-51-

35.6K 2.1K 504
                                    

Arkadaşlar bugün ilk bolume gelen yorumların hepsine bakayım dedim. Bahsettiğiniz animelerden veya filmlerden gerçekten esinlenmedim. İsimlerini falan ilk kez duyuyorum. Sadece Carrie filmini izlemiştim ama o bir korku/gerilim filmiydi. Sadece medya için bol fotoğraf bulmam gerekiyordu ve o filmin konusu benim kurguma gayet uygundu.

Ancak şöyle bir durum var. O filmle bu hikaye arasındaki tek benzerlik Chloe Moretz'in bulunması -ki zaten eski filmden uyarlama, yani ilk Günah Tohumu filmindeki başrol haliyle farklıydı, -ha bir de Carrie'nin telekinezi yapabiliyor olması var.

Carrie eziktir, dindar bir annesi vardır. İki yıl önce izlemiştim ve sadece bunları hatırlıyorum. Filmin sonundaki partide herkesi öldürüyor, sonra da kendisi ölüyordu. Öyle bir şeydi. Yani kurguda bir benzerlik yok.

Oylar ve yorumlar için çok teşekkürler ^·^

İyi Okumalar^^

''Kahretsin, bir şey oldu sandım,'' diye lanet okudu Eray. ''Serenay çantasını çaldırmış. Teyzesiyle Lale Teyze felaket tellalı gibi konuşunca başına bir şey geldi sandım. Bir de zor söylettirdim. Allah korudu Maya.'' 

Bir saniyeliğine şok olmuşluğun ve sevincin yüzüme yansımasına izin verdim. Yanına gidip ona sarıldım. Yaklaşık on dakikadır dışarıda taksi bekliyorduk. Ben ilerideki banka oturmuştum, başım ağrıyordu ve içimden kimseyle konuşmak gelmemişti. Birden beynimde yeni oluşan bir soru işareti olduğunu fark ettim. 

''Eray...Siz ikiniz kardeşsiniz. Bu...tesadüf olabilir mi? Yani görüyorsun. Çok şey yaşadık ve lanet olsun ki hala yaşıyoruz. Sizin kardeş olmanız...Bilemiyorum.''

''Bu işin içinde bir şeyler olduğu kesin,'' diye karşılık verdi. ''Ama önce gidip Serenay'ı bulmalıyız.''

İçimden bir ses bu işin içinde bir şeylerin değil, çoğu şeyin olduğunu söylüyordu.

________________

GEÇMİŞ- FLASHBACK

''Yapma,'' diye fısıldadı küçük çocuk, kardeşine. ''Yapma, bundan nefret ediyorum!
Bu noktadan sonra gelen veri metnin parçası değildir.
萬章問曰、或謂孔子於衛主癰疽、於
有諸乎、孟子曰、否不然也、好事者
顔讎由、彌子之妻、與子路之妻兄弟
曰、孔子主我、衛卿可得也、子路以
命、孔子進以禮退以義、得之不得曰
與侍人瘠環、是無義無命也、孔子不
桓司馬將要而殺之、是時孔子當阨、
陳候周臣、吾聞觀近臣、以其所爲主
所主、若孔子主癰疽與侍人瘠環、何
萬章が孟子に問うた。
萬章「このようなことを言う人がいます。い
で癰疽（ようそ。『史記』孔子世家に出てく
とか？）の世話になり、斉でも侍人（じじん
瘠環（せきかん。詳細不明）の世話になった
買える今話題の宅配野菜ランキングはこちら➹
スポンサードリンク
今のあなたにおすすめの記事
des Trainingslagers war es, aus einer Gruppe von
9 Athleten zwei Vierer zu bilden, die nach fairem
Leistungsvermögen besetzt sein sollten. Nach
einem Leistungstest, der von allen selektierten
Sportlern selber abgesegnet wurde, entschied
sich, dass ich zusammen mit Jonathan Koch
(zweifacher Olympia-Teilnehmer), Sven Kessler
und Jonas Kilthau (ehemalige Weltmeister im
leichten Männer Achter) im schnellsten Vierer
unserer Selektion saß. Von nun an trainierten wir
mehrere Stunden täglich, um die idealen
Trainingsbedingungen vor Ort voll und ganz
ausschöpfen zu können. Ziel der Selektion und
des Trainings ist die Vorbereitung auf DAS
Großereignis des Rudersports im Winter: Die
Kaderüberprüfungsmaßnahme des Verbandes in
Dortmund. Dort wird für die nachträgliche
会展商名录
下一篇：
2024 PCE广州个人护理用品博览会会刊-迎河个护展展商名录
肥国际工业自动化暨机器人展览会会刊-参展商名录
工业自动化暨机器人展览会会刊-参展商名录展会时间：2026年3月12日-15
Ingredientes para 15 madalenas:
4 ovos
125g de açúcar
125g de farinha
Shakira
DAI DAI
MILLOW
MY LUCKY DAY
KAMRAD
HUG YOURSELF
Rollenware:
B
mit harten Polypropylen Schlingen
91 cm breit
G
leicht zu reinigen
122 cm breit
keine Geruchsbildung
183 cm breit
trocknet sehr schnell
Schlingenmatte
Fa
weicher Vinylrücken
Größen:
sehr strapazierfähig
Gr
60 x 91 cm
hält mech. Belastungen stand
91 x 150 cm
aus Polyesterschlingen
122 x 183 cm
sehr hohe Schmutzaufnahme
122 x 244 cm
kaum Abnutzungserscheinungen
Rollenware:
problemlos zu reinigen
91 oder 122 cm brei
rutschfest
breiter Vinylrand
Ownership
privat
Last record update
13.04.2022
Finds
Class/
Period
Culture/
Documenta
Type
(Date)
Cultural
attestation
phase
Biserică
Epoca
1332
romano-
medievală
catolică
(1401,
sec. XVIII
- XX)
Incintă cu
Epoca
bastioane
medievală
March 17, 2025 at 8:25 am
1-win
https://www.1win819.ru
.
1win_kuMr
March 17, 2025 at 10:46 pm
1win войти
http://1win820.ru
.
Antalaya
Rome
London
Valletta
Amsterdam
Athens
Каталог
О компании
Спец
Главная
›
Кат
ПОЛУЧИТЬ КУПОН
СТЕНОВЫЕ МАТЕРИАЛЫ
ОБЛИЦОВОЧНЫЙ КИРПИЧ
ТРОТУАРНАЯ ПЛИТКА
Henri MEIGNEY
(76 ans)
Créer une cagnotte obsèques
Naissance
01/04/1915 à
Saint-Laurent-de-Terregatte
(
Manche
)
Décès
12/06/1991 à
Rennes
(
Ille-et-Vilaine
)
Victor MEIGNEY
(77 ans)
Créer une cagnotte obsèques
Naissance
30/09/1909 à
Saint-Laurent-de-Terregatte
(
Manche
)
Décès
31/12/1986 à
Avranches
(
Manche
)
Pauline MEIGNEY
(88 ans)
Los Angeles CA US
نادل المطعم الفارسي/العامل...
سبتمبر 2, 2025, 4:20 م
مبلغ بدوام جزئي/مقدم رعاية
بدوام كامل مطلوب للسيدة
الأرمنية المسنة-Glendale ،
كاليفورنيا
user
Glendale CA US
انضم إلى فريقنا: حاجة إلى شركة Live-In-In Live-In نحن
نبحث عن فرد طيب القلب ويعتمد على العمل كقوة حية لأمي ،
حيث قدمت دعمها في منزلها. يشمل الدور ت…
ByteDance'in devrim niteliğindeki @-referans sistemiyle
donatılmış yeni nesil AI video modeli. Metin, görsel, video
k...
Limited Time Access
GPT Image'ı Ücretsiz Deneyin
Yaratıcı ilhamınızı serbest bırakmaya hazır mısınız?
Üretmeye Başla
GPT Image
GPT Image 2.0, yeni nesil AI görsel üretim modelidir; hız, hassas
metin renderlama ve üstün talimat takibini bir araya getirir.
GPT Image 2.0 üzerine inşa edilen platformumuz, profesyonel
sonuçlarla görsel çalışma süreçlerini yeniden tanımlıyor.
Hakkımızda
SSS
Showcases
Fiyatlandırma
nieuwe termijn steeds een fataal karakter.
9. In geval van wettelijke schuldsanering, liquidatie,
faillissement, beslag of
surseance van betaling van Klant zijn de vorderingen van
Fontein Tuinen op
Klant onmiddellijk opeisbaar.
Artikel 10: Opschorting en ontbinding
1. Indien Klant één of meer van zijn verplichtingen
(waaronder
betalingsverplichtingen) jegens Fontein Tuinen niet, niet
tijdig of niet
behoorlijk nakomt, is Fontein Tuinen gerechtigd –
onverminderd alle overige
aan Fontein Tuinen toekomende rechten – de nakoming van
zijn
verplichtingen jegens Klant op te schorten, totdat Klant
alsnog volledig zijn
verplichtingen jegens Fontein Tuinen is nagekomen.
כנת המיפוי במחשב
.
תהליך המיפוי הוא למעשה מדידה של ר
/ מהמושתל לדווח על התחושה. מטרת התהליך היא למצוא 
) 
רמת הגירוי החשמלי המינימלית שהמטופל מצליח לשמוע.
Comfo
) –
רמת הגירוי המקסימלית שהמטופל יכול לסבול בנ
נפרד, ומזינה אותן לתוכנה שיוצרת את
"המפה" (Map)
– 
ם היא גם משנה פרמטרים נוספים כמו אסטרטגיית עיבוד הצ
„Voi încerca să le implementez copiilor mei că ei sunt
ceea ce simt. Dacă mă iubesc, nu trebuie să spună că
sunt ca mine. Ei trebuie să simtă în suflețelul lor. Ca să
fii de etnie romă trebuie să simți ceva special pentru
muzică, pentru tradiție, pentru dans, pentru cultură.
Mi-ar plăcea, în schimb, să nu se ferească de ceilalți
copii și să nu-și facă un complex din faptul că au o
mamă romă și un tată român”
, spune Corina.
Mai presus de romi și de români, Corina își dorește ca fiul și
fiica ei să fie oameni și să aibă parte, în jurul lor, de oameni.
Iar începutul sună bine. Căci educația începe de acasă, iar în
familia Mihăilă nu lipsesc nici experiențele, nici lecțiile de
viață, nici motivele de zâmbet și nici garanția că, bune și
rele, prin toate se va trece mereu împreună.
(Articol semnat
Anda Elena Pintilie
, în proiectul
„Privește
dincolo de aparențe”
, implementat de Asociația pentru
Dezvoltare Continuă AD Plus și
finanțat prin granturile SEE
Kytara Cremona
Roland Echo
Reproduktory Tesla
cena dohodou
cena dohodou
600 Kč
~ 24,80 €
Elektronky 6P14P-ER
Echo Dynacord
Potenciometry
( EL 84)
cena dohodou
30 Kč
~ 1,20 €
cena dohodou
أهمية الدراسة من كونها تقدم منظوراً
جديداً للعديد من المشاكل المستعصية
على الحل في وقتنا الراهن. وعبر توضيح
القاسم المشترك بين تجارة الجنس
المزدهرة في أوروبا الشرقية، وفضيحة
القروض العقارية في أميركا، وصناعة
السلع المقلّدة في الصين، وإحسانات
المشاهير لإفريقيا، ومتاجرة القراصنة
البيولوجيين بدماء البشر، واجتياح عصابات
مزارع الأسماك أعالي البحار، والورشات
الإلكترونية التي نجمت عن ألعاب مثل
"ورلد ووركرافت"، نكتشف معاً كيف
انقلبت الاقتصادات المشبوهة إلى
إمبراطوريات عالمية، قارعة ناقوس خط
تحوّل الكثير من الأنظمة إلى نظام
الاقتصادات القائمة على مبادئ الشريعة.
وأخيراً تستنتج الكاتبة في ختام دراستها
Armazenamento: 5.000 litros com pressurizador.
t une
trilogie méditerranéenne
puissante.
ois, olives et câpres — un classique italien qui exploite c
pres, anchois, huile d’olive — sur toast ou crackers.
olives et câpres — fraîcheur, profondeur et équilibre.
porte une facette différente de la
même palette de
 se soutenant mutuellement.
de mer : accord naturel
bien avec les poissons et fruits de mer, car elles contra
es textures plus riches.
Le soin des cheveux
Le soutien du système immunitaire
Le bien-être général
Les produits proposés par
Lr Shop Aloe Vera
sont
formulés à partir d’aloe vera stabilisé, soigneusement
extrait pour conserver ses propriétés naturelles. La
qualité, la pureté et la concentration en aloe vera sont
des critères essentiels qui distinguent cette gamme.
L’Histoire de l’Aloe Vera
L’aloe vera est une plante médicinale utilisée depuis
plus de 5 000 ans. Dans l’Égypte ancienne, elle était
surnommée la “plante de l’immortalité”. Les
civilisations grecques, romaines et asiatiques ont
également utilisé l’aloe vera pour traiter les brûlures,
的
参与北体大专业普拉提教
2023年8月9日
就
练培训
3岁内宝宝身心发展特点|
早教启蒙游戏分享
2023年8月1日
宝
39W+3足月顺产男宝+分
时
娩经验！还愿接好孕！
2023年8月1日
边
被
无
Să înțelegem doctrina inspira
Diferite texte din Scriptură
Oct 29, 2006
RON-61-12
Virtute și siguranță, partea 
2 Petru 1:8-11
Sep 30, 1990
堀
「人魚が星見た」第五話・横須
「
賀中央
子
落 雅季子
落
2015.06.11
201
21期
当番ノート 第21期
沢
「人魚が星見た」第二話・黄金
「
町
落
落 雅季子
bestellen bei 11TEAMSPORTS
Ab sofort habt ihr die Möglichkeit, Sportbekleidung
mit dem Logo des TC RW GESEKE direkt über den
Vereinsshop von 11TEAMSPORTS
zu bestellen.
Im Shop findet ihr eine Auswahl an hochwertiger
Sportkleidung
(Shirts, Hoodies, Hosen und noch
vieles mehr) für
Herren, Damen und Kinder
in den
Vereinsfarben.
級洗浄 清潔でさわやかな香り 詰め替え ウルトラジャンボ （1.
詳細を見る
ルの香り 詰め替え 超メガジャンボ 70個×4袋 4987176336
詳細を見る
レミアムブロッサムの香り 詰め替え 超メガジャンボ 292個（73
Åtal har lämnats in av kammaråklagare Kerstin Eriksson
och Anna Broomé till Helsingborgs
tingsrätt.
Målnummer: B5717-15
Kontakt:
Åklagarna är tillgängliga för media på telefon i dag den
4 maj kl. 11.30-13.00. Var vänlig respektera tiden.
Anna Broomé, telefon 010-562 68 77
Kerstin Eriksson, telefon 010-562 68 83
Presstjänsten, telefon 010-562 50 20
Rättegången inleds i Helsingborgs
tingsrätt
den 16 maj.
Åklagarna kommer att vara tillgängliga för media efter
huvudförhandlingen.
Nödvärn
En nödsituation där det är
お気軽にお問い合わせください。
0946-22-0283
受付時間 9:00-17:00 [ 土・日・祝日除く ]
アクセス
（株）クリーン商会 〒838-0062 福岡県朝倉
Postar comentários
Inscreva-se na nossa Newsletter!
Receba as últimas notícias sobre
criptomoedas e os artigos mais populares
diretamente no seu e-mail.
Daha iyi olmandan nefret ediyorum! Kes şunu!'' Artık fısıldamıyordu.

Kardeşi onu duymuyormuş gibiydi. Küçük çocuk gözyaşlarının arasından konuştu. ''Göreceksin. Ölmekten beter edeceğim seni!''

Sonra ise gücünün yettiği kadarıyla, küçücük bir çocuktan çıkamayacak kadar yüksek bir ses tonuyla kükredi. ''KES ŞUNU!''

________

GÜNÜMÜZ

Dolunay ve Pars onu bir kafeye götürmüştü. Tam kadro kafeye doğru ilerlerken Lale Teyze, kız kardeşine Serenay'ın çantasını bulup bulamayacaklarını soruyordu. Canları bu konuya çok sıkılmış gibiydi. Eray onlara tuhaf bir bakış atarak bana döndü. ''Annesinin sevgisine haksızlık edemem ama bazen Serenay'a sadece ikimizin değer verdiğini düşünüyorum.''

''Teyzesi de değer veriyordur,'' diye mırıldandım. ''Ama tüm ailesi hakkında aynı şeyi söyleyemem.''

Kafeye girdik. Kahve kokusuyla karışmış buğulu hava yüzüme çarptı, küçük bir duraklamadan sonra titrek adımlarla ilerlemeye başladım.

Oradaydı.

Dolunay ve Pars'ın karşısında, bize dönük olarak oturuyordu. İlk beni görmüştü çünkü en öndeydim ve büyük bir açlıkla ona doğru yürüyordum. ''Serenay!''

Ayağa fırlayıp bana doğru yaklaştı ve kollarını sıkıca boynuma doladı. Mutluydu. İlk önce bana sarılmıştı; Lale Teyze'nin buna alınma gibi bir hakkının olmadığını düşündüm. Hoş, sabahtan beri kaybolan kızının bulunduğunu görmezden gelmesi yetmiyormuş gibi çalınan çantanın izini sürüyordu. Ama tabi Serenay bunu bilemezdi ve bilmeyecekti de. Onu mutsuz etmeye hakkım yoktu.